After researching online for a few hours, here’s what I learned about the first smart watch I ever owned – along with some photos of our device.
The Smallest TV In The World
The Seiko TV Watch was produced in very limited numbers for a few years in the mid-1980s.
It’s technically a digital LCD wrist watch with a built-in TV screen and a separate TV receiver approximately the size of an old cassette tape Walkman.
It was designed to be carried it around with you so you could have a fully functioning watch plus access to over-the-air broadcast TV at any time. The batteries lasted a surprisingly long time (5 hours of play time).
Seiko TV Watch – full box set
The unit’s 1.5 x 2 inch display is made up of two different parts: a timekeeping display at the top, and a larger TV display at the bottom.
To use the watch as a TV, you have to carry a separate block receiver unit (model no. TR02-01) in your pocket or on your hip.
The TV receiver connects to the watch display unit using a black connector – you snap the cord onto the watch when you want to use the TV set. Seiko recommended that you snake the cable through the sleeve of your jacket and hide the receiver in the jacket pocket. For audio, you put on the headphone which tethers to the tuner using a second line. The headphone line also doubles as a line antenna.
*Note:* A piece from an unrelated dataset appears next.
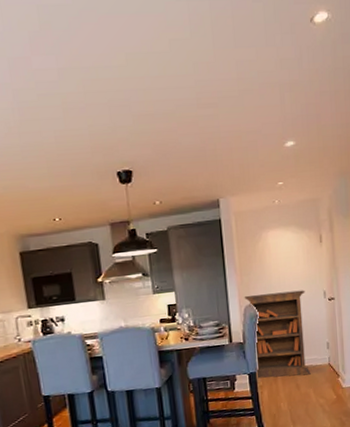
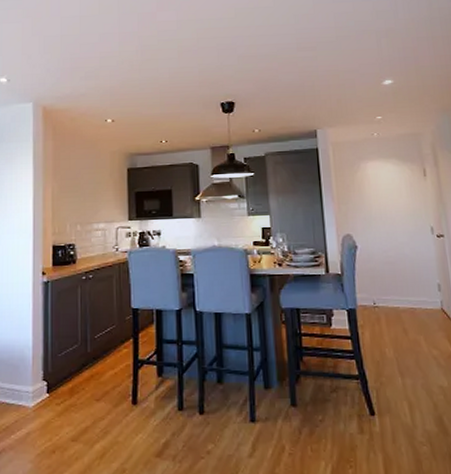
bookcase: present [244,290,311,379] -> none [342,223,420,319]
The TV display employs a special type of trans-reflective liquid crystal video display that only works if the watch is exposed to external light (no backlighting). The brighter the light, the clearer the picture.
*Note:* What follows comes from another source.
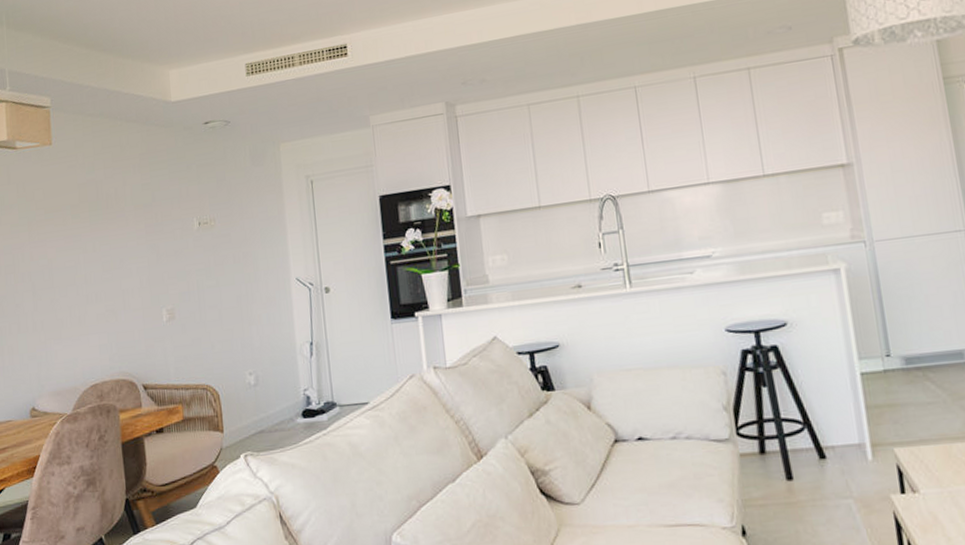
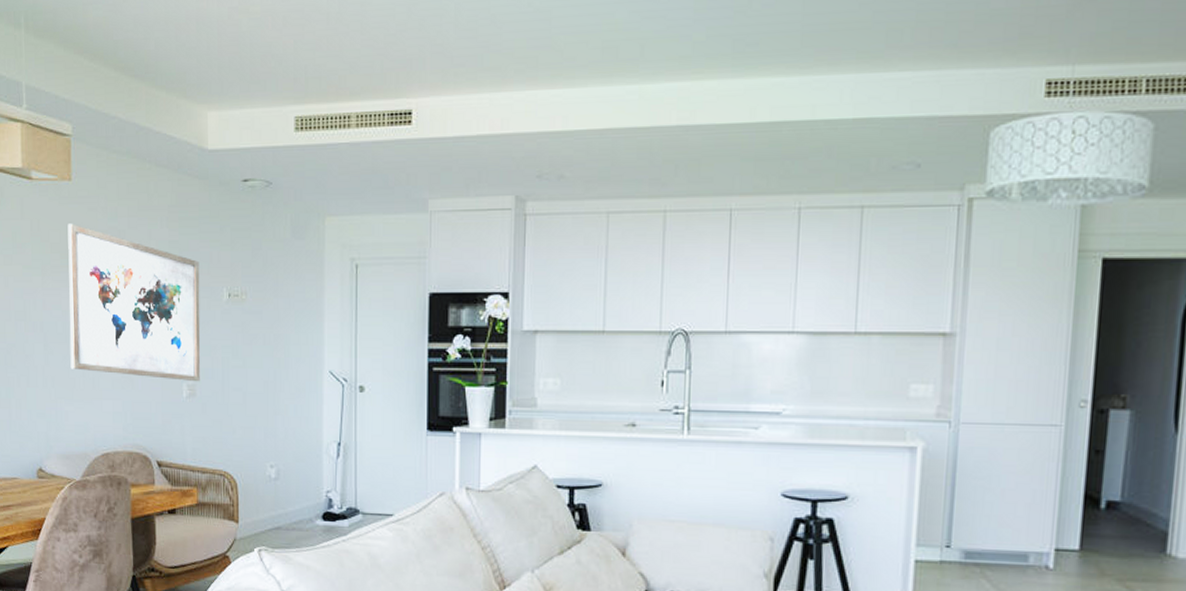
wall art: none [50,181,178,311] -> present [67,223,201,382]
Besides the time display, the watch also features a calendar, an alarm and a stopwatch.
The Guinness Book of Records calls the Seiko TV Watch in its 1984 edition the “smallest TV set in the world”.
A few hundred million yen were invested in the development of the device over the course of three years, beginning in 1980.
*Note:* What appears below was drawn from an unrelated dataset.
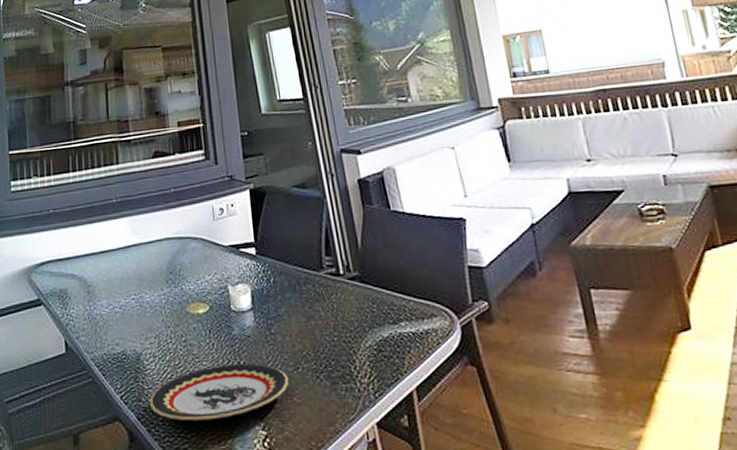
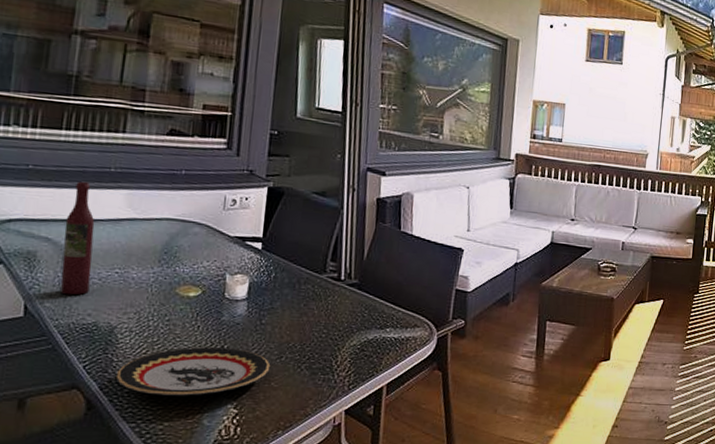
wine bottle: none [85,216,114,327] -> present [61,181,95,295]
The Seiko TV Watch was revealed in Tokyo during the summer of 1982. It was manufactured in Seiko’s Fujimi and Matsumoto factories from 1982 to 1983.
The TV Watch was first sold in Japan only as model DXA001, which cost 108,000 Yen. Later, it was marketed in Japan as the DXA002 and cost 98,000 Yen. The second model differed only in the case design and the type of headphone (the DXA001 came with a two-ear headphone and the DXA002 offered an earphone).
The TV Watch was released in the US in 1983 at a suggested retail price of $495.
The rarest, first US model is the T001-5000. It was sold in a silver cardboard container and the protective pouch for the receiver also came in silver. The second, more popular unit sold in the US was the T001-5019, which camein a gold box.
Here is a recent video on YouTube that shows what the TV Watch looks like when in use.
A Highly Sought-After Collectible
The Seiko TV Watch is highly coveted electronic collectible in the US and in Japan. Well-maintained models in the original packaging sell for upwards of $1,000 and unopened containers of the rarer first model can sell for more than $2,000.
Seiko TV Watch in James Bond’s Octopussy
This is partly because the device was featured in two popular movies. In 1983, Roger Moore wore a Seiko TV Watch in the movie Octopussy. Later, in 1987, Tom Hanks wore one in the movie Dragnet.
the watch measures 40 x 49 x 10 mm and weighs 80 grams
the receiver weighs 190 grams
1.2″ gray shade LCD display with 32k pixel resolution
5 hr running time
external receiver/tuner for VHF & UHF television channels 2 to 83
FM stereo radio receiver.
digital timer/stop watch with a resolution of 1/100 second
built-in timer, watch and alarm-clock with normal date-time functions
6-conductor cable works with 4, 9 and 13 Volts and separate signals for video and synchronization.
optional accessory AC adapter (unit TD02).